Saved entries
━━━

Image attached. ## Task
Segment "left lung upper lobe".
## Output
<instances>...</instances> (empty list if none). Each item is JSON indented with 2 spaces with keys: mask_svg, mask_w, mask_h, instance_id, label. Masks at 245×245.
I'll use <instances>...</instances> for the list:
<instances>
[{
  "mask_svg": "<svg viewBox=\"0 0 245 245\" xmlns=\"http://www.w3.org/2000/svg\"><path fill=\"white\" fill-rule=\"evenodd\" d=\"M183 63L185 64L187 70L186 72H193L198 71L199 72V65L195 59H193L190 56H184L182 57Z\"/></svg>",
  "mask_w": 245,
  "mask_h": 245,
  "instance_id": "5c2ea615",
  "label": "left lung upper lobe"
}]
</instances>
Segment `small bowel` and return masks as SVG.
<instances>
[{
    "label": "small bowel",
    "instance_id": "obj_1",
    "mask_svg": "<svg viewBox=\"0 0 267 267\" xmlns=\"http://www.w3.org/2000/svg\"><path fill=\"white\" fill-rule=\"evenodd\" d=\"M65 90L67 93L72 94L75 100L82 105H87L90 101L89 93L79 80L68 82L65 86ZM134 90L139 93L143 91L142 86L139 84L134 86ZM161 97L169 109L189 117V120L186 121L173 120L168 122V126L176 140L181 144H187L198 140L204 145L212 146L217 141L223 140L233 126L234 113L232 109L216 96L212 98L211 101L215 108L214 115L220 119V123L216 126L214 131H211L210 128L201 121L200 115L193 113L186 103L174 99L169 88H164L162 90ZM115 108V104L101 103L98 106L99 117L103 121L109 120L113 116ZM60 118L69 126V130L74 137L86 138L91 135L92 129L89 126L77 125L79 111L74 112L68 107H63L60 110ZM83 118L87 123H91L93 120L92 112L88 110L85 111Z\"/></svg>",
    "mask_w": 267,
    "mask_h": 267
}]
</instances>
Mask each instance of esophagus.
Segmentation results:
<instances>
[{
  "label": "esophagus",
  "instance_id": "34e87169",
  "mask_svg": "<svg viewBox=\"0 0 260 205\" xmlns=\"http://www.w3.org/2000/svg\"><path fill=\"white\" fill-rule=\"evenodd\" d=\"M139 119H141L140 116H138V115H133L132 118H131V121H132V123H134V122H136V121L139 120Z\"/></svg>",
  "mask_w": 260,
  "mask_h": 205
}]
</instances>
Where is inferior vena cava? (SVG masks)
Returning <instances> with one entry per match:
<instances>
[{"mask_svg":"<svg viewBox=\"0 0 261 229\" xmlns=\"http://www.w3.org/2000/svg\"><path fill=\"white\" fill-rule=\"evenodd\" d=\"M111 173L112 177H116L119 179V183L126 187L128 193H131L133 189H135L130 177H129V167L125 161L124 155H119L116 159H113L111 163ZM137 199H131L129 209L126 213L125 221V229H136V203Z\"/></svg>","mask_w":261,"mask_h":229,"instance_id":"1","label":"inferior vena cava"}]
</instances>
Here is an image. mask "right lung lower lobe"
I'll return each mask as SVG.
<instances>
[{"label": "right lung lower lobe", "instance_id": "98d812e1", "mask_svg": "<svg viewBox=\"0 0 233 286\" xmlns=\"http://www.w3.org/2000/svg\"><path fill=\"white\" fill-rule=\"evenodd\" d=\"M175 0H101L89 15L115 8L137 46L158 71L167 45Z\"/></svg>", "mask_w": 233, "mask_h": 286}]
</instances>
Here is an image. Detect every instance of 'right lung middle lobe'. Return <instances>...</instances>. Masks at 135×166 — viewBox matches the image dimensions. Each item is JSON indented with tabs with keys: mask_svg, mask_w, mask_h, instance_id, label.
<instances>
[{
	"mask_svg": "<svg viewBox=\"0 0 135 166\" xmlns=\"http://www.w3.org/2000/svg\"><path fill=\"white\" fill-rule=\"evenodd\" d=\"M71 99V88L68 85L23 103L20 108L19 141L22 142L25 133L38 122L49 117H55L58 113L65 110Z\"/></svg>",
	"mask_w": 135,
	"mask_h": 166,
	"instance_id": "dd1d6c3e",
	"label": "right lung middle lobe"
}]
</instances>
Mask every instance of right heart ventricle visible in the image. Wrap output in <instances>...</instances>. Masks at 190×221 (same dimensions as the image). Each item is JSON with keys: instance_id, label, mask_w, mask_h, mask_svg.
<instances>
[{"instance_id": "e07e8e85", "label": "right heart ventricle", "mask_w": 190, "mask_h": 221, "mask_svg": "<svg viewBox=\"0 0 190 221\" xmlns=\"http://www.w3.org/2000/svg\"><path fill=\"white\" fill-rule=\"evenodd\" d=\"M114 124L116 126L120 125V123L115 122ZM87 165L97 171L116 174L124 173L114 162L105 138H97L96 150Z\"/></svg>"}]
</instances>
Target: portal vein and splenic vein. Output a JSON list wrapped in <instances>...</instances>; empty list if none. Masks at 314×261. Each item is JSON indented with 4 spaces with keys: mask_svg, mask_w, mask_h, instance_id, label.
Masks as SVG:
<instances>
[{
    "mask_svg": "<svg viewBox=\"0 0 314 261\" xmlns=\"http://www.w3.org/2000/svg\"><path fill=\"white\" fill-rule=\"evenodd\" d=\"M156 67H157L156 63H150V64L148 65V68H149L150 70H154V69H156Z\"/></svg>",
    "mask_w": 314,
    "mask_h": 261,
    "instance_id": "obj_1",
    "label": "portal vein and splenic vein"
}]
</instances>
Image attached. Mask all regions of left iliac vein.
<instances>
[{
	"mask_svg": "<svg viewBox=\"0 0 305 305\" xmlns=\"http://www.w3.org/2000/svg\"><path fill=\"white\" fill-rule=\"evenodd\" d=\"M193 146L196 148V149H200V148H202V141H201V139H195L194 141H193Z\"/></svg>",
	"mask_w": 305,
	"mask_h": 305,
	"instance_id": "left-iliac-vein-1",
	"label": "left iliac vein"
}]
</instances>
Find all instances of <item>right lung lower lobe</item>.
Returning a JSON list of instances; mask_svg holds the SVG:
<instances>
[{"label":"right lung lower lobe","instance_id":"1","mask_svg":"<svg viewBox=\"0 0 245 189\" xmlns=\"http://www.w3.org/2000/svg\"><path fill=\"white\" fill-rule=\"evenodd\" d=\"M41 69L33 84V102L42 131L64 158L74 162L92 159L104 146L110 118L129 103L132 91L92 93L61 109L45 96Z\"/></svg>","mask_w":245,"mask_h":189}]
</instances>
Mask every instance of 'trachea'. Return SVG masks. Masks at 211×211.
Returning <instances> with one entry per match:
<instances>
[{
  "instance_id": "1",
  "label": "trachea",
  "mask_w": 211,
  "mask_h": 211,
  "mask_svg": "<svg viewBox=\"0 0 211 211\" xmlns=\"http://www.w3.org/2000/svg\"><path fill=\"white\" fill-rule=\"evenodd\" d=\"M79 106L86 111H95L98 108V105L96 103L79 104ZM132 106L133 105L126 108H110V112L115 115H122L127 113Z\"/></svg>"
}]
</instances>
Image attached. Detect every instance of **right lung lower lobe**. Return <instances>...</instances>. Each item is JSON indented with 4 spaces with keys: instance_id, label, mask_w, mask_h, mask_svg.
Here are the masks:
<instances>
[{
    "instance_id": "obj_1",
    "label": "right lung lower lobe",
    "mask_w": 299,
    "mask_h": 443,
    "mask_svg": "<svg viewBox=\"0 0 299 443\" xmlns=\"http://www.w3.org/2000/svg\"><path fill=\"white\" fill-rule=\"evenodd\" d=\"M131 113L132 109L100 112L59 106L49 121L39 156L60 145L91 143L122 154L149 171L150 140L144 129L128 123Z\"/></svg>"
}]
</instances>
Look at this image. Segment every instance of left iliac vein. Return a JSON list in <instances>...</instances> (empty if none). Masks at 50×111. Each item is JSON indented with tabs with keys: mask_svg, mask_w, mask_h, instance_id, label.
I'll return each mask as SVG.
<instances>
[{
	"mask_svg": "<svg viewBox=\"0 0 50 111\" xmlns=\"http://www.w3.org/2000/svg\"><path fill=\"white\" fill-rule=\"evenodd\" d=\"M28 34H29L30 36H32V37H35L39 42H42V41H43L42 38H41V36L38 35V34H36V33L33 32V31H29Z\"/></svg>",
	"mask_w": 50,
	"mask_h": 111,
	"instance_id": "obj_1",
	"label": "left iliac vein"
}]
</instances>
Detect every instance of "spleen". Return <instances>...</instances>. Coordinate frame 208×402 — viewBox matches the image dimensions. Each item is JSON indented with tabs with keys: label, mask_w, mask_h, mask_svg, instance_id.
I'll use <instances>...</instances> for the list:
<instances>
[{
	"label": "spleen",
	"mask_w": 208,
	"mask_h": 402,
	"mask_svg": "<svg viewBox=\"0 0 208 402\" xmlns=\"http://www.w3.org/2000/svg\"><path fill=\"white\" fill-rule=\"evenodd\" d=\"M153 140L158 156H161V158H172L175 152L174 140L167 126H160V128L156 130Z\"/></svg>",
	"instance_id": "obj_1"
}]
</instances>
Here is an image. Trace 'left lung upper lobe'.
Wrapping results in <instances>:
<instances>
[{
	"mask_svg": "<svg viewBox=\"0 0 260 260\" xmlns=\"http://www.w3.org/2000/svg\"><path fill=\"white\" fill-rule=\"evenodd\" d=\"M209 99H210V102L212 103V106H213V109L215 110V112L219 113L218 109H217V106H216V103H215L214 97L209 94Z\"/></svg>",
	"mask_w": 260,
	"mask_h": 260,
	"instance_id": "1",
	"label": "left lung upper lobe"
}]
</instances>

━━━

Count how many lines in the entries above contain the string "none", where case counts, and reply with that number alone.

3